Mike Pence and Kamala Harris take part in the vice presidential debate Wednesday at the University of Utah in Salt Lake City, Utah. The vice presidential candidates only meet once to debate before the general election on Nov. 3.

Alex Wong/Getty Images

A few hours before the only vice presidential debate Wednesday night, President Donald Trump must have figured he needed to hedge his bet on Mike Pence, who led the administration response to the COVID-19 pandemic.

So Trump released a video downplaying the COVID-19 crisis by minimizing his own diagnosis and recent hospitalization, saying his illness was a “blessing in disguise.”

Anyway, if you get the virus as he did, “you’re going to get better really fast.”

Trump also promised free distribution to anybody in a hospital who wants it of the experimental drug he took made by Regeneron.

“They gave me Regeneron. And it was like, unbelievable. I felt good.”

That was Trump sort of channeling James Brown just before the Mike Pence and Kamala Harris showdown at the University of Utah at Salt Lake City, taking place while people are already voting.

In contrast to the Trump and Joe Biden debate, which Trump upended by loudly bulldozing past Joe Biden and moderator Chris Wallace, the vice presidential clash demonstrated how pros can stick a shiv in an opponent and dodge questions while being civil.

The velvet-voiced Pence, aware of the landmines in interrupting a female during a debate, slipped a few times and Harris pounced. “Mr. Vice President, I’m speaking,” she shot. And when it happened a second time a bit later, she said again, “I’m speaking, OK?” with a dazzling smile to make sure no one thought she was shrill.

Pence came into the debate with the much harder job, since the Trump campaign is at its lowest point, in large part because the coronavirus pandemic health and economic crisis continues. The tight side-by-side head shot did not show the plexiglass COVID-19 shields on the stage.

_Exercise requirements_.
1. Where does the article on the vice presidential debate say the debate took place?
2. Proceed with the article on the vice presidential debate, writing on from its final sentence.

(Dataset entries)
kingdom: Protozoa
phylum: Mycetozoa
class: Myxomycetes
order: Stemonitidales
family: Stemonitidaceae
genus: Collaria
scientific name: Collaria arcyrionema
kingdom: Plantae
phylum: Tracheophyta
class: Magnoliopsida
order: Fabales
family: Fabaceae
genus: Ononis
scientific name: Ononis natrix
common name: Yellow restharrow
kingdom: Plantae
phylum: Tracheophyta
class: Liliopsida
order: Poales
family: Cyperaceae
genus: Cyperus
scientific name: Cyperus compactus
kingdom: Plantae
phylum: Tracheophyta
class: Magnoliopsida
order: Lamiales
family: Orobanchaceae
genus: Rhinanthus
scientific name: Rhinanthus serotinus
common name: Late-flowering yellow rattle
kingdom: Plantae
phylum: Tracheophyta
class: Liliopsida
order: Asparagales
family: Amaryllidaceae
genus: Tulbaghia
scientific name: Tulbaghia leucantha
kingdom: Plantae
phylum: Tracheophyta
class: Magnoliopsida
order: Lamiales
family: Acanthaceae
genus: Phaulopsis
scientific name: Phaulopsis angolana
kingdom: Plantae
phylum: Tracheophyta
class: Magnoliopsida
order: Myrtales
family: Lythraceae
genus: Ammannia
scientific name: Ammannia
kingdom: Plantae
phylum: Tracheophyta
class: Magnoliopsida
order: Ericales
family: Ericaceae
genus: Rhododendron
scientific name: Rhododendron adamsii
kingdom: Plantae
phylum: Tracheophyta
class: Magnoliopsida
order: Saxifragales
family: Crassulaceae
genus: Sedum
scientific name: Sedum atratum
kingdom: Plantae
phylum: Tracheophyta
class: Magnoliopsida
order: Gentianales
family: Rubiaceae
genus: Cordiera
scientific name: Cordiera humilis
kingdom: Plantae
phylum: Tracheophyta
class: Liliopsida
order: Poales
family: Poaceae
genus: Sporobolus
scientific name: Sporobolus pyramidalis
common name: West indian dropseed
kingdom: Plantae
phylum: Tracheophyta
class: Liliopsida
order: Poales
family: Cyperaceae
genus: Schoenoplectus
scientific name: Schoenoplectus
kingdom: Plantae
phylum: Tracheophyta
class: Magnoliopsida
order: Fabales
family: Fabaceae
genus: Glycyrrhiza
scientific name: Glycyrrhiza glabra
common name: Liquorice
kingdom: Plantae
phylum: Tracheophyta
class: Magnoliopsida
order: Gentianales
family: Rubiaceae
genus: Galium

_Answers for this exercise_.
1. At the University of Utah in Salt Lake City, Utah.

2.
The White House is a COVID-19 hot spot. The Amy Coney Barrett Supreme Court nomination ceremony at the White House was a likely superspreader event. Moderator Susan Page, the USA Today Washington Bureau chief, kicked off the debate with COVID-19 questions, so Trump’s gaming it out was not wasted.

Harris slammed the Trump/Pence administration handling of the pandemic. She said they “covered it up” and the response was so poor, the administration has “forfeited their right to reelection.”

Pence, for his part, said the Biden COVID-19 proposals — contact tracing, testing and getting a vaccine — was just a copy of what the Trump team had been doing.

“It looks a little bit like plagiarism,” he said. “Which Joe Biden knows something about.” Pence’s jab may have been lost on voters who did not get the reference to Biden’s 1988 first presidential bid.

Bottom line 1. Harris did fine but should have had a more robust agenda on what a Biden White House would do on COVID-19. She diffused Pence’s assertion that Democrats were attacking Barrett’s “Christian faith” by noting that Biden, if elected, would be only the second president who is a practicing Catholic.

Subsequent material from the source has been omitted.